In the OSCE Permanent Council’s September 23 meeting, the Moldovan delegation expressed “gratitude to those who do not remain indifferent,” namely Poland. Moldova called on all OSCE partners to stop trading directly with Trans-Dniester, which violates international law. Russia and Ukraine, the main target of this appeal, had made clear at the CIS summit on September 15-16 (which Voronin boycotted) that they would continue that practice. Although this backdoor trade alone should disqualify those two governments as “mediators” in the “five-sided” negotiations, the West continues promoting that format. Moldova’s statement again urged, “Appropriate conclusions [should] be drawn at last about negotiations in that five-sided format which everyone frantically defends.”
The U.S. and EU statements in that meeting again displayed moral indignation over the assault on the last remaining Latin-script schools in Trans-Dniester but again stopped short of proposing any counter-measures, ignored the recent forcible takeover of Moldovan railways in Trans-Dniester, and continued treating these events mainly as unwelcome interference with the “five-sided” negotiations. The EU and United States are inviting Moldova back into the old negotiating format, as do Russia, Ukraine, and Trans-Dniester’s leaders (Olvia-Press, September 25; RIA Novosti, September 27). Washington occasionally pays minimal lip service to a Moldovan-proposed international consultative conference on Trans-Dniester, but has not seriously pursued it since Russia vetoed the proposal in May.
Voronin, now completing his first presidential term and heading into elections, has come full circle since taking office in 2001 with deeply ingrained Russo-centric views and no training in statesmanship.
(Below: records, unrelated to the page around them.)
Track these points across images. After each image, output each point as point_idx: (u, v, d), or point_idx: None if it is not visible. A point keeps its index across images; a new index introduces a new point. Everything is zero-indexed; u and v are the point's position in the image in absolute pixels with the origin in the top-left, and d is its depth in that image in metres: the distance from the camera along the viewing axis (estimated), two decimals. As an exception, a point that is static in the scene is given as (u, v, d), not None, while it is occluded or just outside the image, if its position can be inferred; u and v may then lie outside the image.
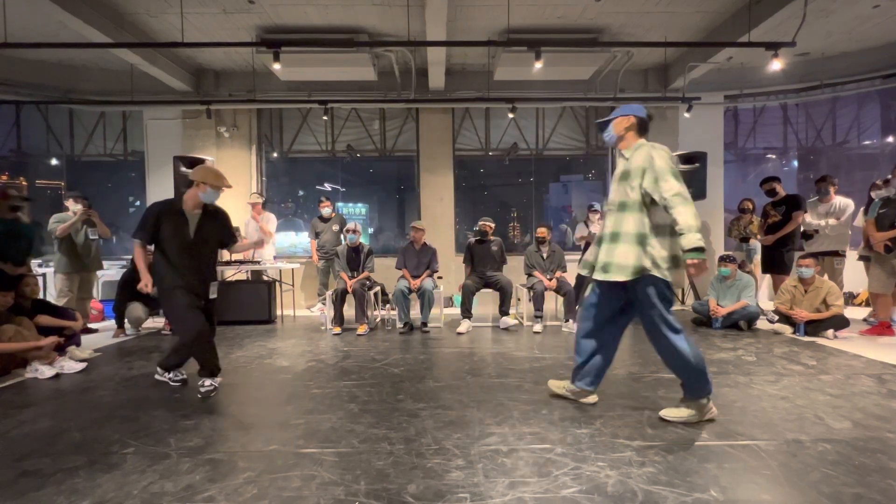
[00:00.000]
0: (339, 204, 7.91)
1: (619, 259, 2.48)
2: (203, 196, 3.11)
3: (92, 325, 5.40)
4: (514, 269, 6.01)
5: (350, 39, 5.69)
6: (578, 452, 2.15)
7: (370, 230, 8.45)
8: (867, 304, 5.98)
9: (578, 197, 8.25)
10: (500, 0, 5.08)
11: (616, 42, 6.03)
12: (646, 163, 2.42)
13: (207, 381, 3.03)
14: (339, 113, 7.49)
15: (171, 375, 3.30)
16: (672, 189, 2.34)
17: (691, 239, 2.31)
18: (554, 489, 1.84)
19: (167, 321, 3.16)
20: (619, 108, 2.67)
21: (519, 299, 5.90)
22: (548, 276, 5.29)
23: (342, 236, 5.51)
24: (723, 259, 5.13)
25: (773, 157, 8.39)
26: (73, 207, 5.11)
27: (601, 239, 2.65)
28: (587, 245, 6.13)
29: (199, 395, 2.99)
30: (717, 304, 5.04)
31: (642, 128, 2.59)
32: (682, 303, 6.79)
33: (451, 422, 2.53)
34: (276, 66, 5.32)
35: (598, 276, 2.61)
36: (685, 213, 2.32)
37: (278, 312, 6.03)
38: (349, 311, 5.27)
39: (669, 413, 2.53)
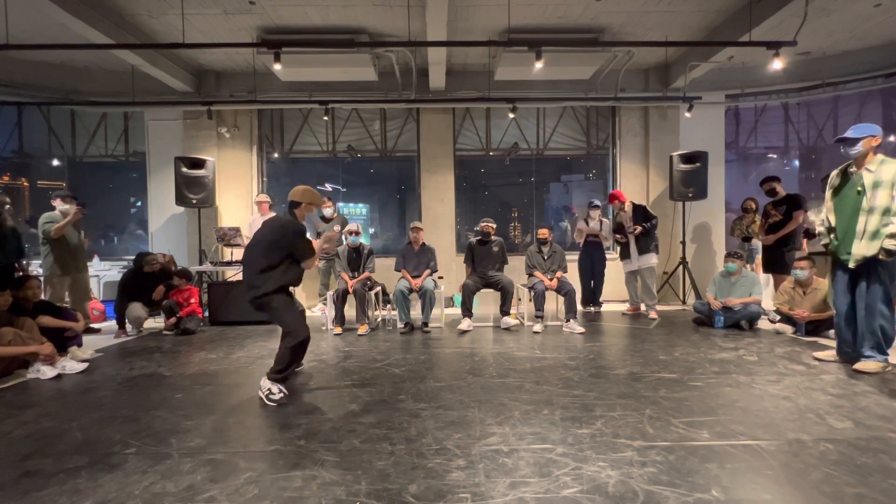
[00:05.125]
0: (340, 204, 7.91)
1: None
2: (309, 216, 3.40)
3: (94, 326, 5.40)
4: (515, 269, 6.01)
5: (350, 40, 5.69)
6: (579, 452, 2.15)
7: (371, 230, 8.45)
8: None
9: (579, 197, 8.24)
10: (500, 0, 5.08)
11: (617, 42, 6.03)
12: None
13: (276, 388, 3.00)
14: (340, 113, 7.49)
15: (278, 391, 2.99)
16: None
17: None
18: (555, 489, 1.84)
19: (281, 325, 3.08)
20: (859, 126, 3.28)
21: (520, 299, 5.90)
22: (549, 277, 5.29)
23: (343, 237, 5.52)
24: (730, 255, 5.11)
25: (775, 156, 8.38)
26: (62, 207, 4.93)
27: (855, 235, 3.28)
28: (587, 242, 6.13)
29: (271, 402, 2.93)
30: (716, 300, 5.04)
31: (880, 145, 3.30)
32: (683, 302, 6.79)
33: (452, 422, 2.53)
34: (277, 67, 5.33)
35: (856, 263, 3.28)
36: None
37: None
38: (350, 311, 5.27)
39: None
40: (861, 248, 3.24)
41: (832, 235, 3.50)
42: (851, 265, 3.29)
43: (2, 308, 3.67)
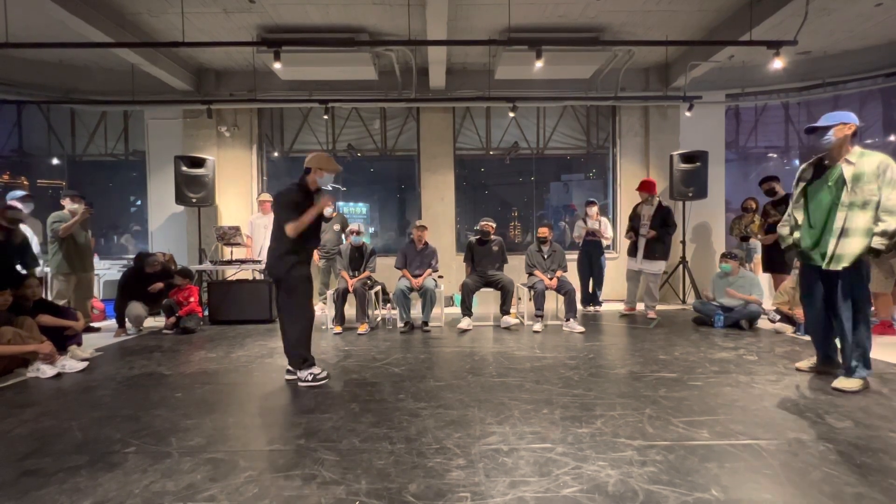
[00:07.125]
0: (340, 203, 7.90)
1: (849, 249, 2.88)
2: (321, 181, 3.31)
3: (94, 325, 5.40)
4: (514, 269, 6.01)
5: (351, 39, 5.68)
6: (579, 452, 2.15)
7: (371, 230, 8.45)
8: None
9: (579, 196, 8.24)
10: (500, -1, 5.07)
11: (617, 41, 6.02)
12: (880, 169, 2.81)
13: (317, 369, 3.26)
14: (340, 112, 7.49)
15: (315, 373, 3.23)
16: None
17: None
18: (555, 489, 1.84)
19: (285, 311, 3.27)
20: (830, 115, 2.98)
21: (520, 298, 5.90)
22: (548, 276, 5.28)
23: (343, 236, 5.51)
24: (724, 256, 5.12)
25: (775, 155, 8.38)
26: (71, 207, 5.02)
27: (831, 234, 2.94)
28: (586, 241, 6.12)
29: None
30: (716, 300, 5.11)
31: (856, 134, 2.96)
32: (683, 302, 6.78)
33: (452, 421, 2.53)
34: (277, 66, 5.32)
35: (832, 265, 2.94)
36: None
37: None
38: (350, 310, 5.27)
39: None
40: (842, 247, 2.87)
41: (796, 234, 3.16)
42: (832, 266, 2.90)
43: (1, 307, 3.67)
As president, his exposure to the West and shattering experience of dealing with Russia increasingly offset a lifetime of Soviet political socialization. During his first three years in office, Voronin zigzagged between Russia and the West, apparently torn between the old and the new impulses, while the latter gradually gained the upper hand. From 2002 on, Western policies constantly reinforced the old, worst impulses by pushing Voronin into Russia’s arms through “federalization” with Trans-Dniester under Russian “guarantees.”
At this stage, Western and international officials handling this issue seem fixated on the Russia-first approach that Voronin now seems to have outgrown despite them. Voronin’s current stance amounts to an opportunity for Washington and Brussels to reconsider their policies. They need to devise a solution consistent with Euro-Atlantic security, democracy, and the advantages of a Western-oriented Moldova on this long strip of the West’s new border. From July to date, however, Washington and Brussels have seemed oblivious to those interests and that opportunity.